> **Records supplied**:
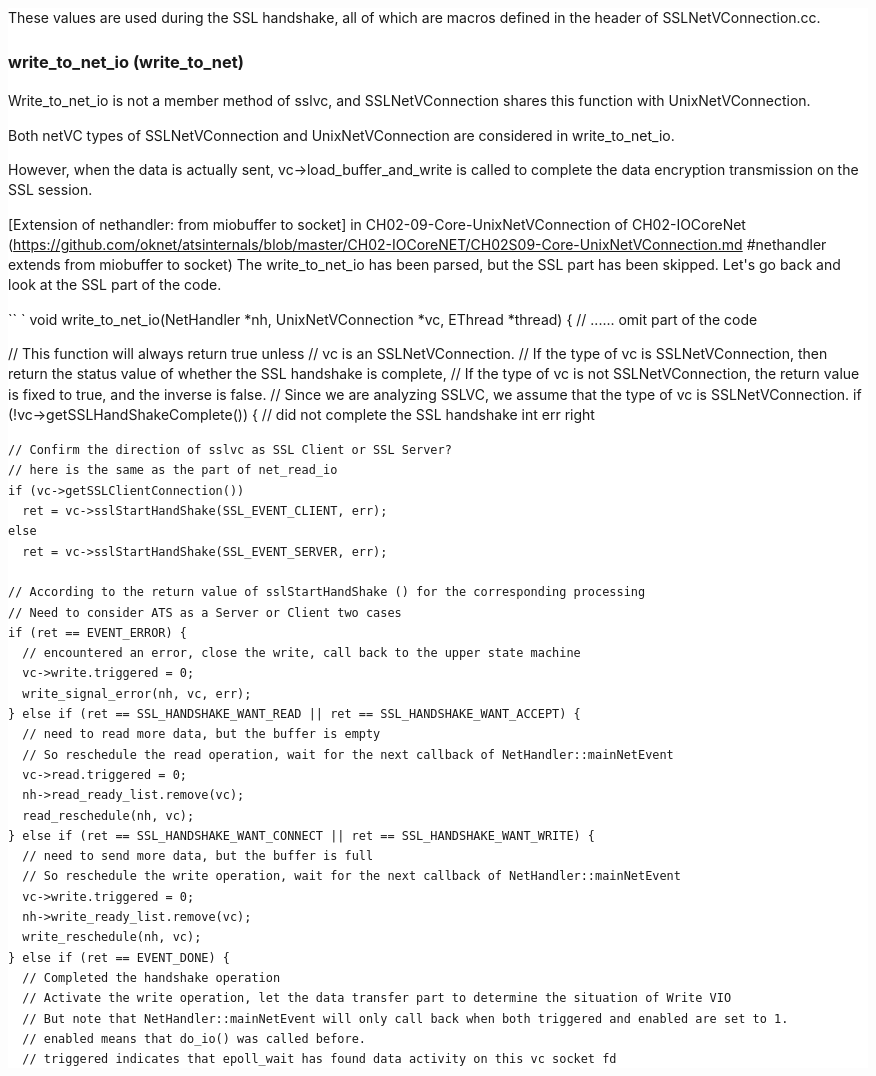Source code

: These values are used during the SSL handshake, all of which are macros defined in the header of SSLNetVConnection.cc.

### write_to_net_io (write_to_net)

Write_to_net_io is not a member method of sslvc, and SSLNetVConnection shares this function with UnixNetVConnection.

Both netVC types of SSLNetVConnection and UnixNetVConnection are considered in write_to_net_io.

However, when the data is actually sent, vc->load_buffer_and_write is called to complete the data encryption transmission on the SSL session.

[Extension of nethandler: from miobuffer to socket] in CH02-09-Core-UnixNetVConnection of CH02-IOCoreNet (https://github.com/oknet/atsinternals/blob/master/CH02-IOCoreNET/CH02S09-Core-UnixNetVConnection.md #nethandler extends from miobuffer to socket) The write_to_net_io has been parsed, but the SSL part has been skipped. Let's go back and look at the SSL part of the code.

`` `
void
write_to_net_io(NetHandler *nh, UnixNetVConnection *vc, EThread *thread)
{
  // ...... omit part of the code
  
  // This function will always return true unless
  // vc is an SSLNetVConnection.
  // If the type of vc is SSLNetVConnection, then return the status value of whether the SSL handshake is complete,
  // If the type of vc is not SSLNetVConnection, the return value is fixed to true, and the inverse is false.
  // Since we are analyzing SSLVC, we assume that the type of vc is SSLNetVConnection.
  if (!vc->getSSLHandShakeComplete()) {
    // did not complete the SSL handshake
    int err right

    // Confirm the direction of sslvc as SSL Client or SSL Server?
    // here is the same as the part of net_read_io
    if (vc->getSSLClientConnection())
      ret = vc->sslStartHandShake(SSL_EVENT_CLIENT, err);
    else
      ret = vc->sslStartHandShake(SSL_EVENT_SERVER, err);

    // According to the return value of sslStartHandShake () for the corresponding processing
    // Need to consider ATS as a Server or Client two cases
    if (ret == EVENT_ERROR) {
      // encountered an error, close the write, call back to the upper state machine
      vc->write.triggered = 0;
      write_signal_error(nh, vc, err);
    } else if (ret == SSL_HANDSHAKE_WANT_READ || ret == SSL_HANDSHAKE_WANT_ACCEPT) {
      // need to read more data, but the buffer is empty
      // So reschedule the read operation, wait for the next callback of NetHandler::mainNetEvent
      vc->read.triggered = 0;
      nh->read_ready_list.remove(vc);
      read_reschedule(nh, vc);
    } else if (ret == SSL_HANDSHAKE_WANT_CONNECT || ret == SSL_HANDSHAKE_WANT_WRITE) {
      // need to send more data, but the buffer is full
      // So reschedule the write operation, wait for the next callback of NetHandler::mainNetEvent
      vc->write.triggered = 0;
      nh->write_ready_list.remove(vc);
      write_reschedule(nh, vc);
    } else if (ret == EVENT_DONE) {
      // Completed the handshake operation
      // Activate the write operation, let the data transfer part to determine the situation of Write VIO
      // But note that NetHandler::mainNetEvent will only call back when both triggered and enabled are set to 1.
      // enabled means that do_io() was called before.
      // triggered indicates that epoll_wait has found data activity on this vc socket fd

> **Problem description**:
Pictures do not belong in the copy. Repeat only the lines from the top of the records through the line containing "Write_to_net_io is not".

> **Solution for this problem**:
Source code

: These values are used during the SSL handshake, all of which are macros defined in the header of SSLNetVConnection.cc.

### write_to_net_io (write_to_net)

Write_to_net_io is not a member method of sslvc, and SSLNetVConnection shares this function with UnixNetVConnection.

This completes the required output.